Pool sizes are automatically calculated based on concurrency settings. Override only if you have specific requirements:
import tif1

config = tif1.get_config()

# For high concurrency (e.g., loading full season data)
config.set("pool_connections", 512)
config.set("pool_maxsize", 2048)

# For low concurrency (e.g., single session analysis)
config.set("pool_connections", 64)
config.set("pool_maxsize", 256)
The library automatically sizes connection pools based on max_workers, max_concurrent_requests, and telemetry_prefetch_max_concurrent_requests settings. Manual override is rarely needed.

Keep-Alive Tuning

Adjust keep-alive settings for different network conditions:
import tif1

config = tif1.get_config()

# Longer keep-alive for stable connections
config.set("keepalive_timeout", 300)
config.set("keepalive_max_requests", 5000)

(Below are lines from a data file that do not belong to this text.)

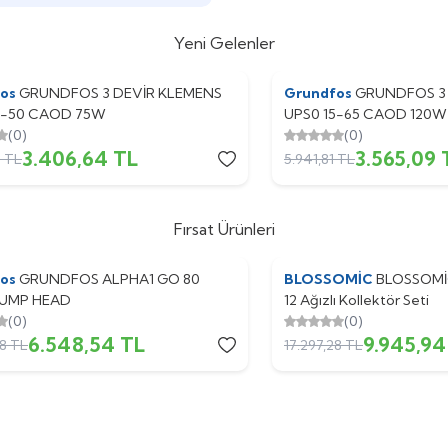
Yeni Gelenler
fos
GRUNDFOS 3 DEVİR KLEMENS
Grundfos
%
Yeni
40
GRUNDFOS 3
5-50 CAOD 75W
UPS0 15-65 CAOD 120W
(0)
(0)
3.406,64
TL
3.565,09
3
TL
5.941,81
TL
Fırsat Ürünleri
fos
GRUNDFOS ALPHA1 GO 80
BLOSSOMİC
%
Yeni
43
BLOSSOMİC
PUMP HEAD
12 Ağızlı Kollektör Seti
(0)
(0)
6.548,54
TL
9.945,94
48
TL
17.297,28
TL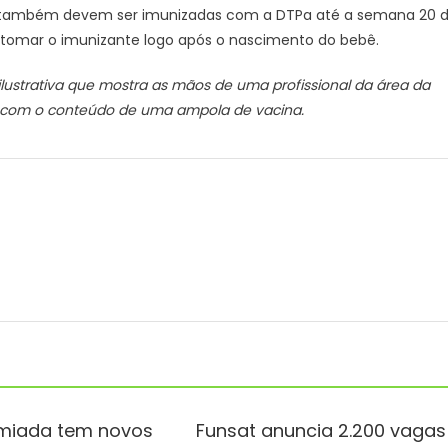
as também devem ser imunizadas com a DTPa até a semana 20 
tomar o imunizante logo após o nascimento do bebê.
ustrativa que mostra as mãos de uma profissional da área da
com o conteúdo de uma ampola de vacina.
miada tem novos
Funsat anuncia 2.200 vagas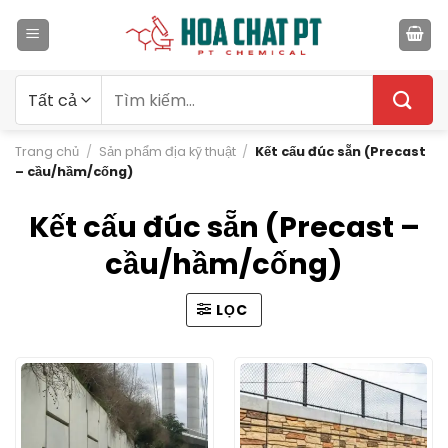
Bỏ
qua
nội
dung
Tìm
kiếm:
Trang chủ
/
Sản phẩm địa kỹ thuật
/
Kết cấu đúc sẵn (Precast
– cầu/hầm/cống)
Kết cấu đúc sẵn (Precast –
cầu/hầm/cống)
LỌC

# Shorter keep-alive for unstable connections
config.set("keepalive_timeout", 30)
config.set("keepalive_max_requests", 100)

Troubleshooting

Connection pool exhaustion

If you see connection pool warnings, increase pool size:
import tif1

config = tif1.get_config()
config.set("pool_maxsize", 1024)

DNS Resolution Failures

If standard DNS fails, DoH fallback activates automatically. To force DoH:
import tif1

config = tif1.get_config()
config.set("http_resolvers", ["doh://cloudflare", "doh://google"])

Connection reuse issues

Monitor connection reuse rate to identify issues:
from tif1.http_session import get_connection_stats

stats = get_connection_stats()
if stats['reuse_rate'] < 50:
    print("Warning: Low connection reuse rate")
    print("Consider increasing keepalive_timeout")

Best Practices

  1. Don’t create multiple sessions: Use the shared session for all requests
  2. Monitor connection stats: Track reuse rate to optimize performance
  3. Tune pool size: Match pool size to your concurrency needs
  4. Use DoH in restrictive networks: Configure DoH resolvers for reliability
  5. Enable HTTP/2 carefully: Test thoroughly before enabling multiplexing
  6. Let the library manage cleanup: Session closes automatically on exit

Summary

The http_session module provides:
  • Shared HTTP session with connection pooling
  • DNS-over-HTTPS fallback for reliability
  • Connection reuse tracking and statistics
  • Configurable pool sizing and keep-alive
  • Thread-safe singleton pattern
  • Automatic resource cleanup
This infrastructure enables high-performance data fetching with minimal latency.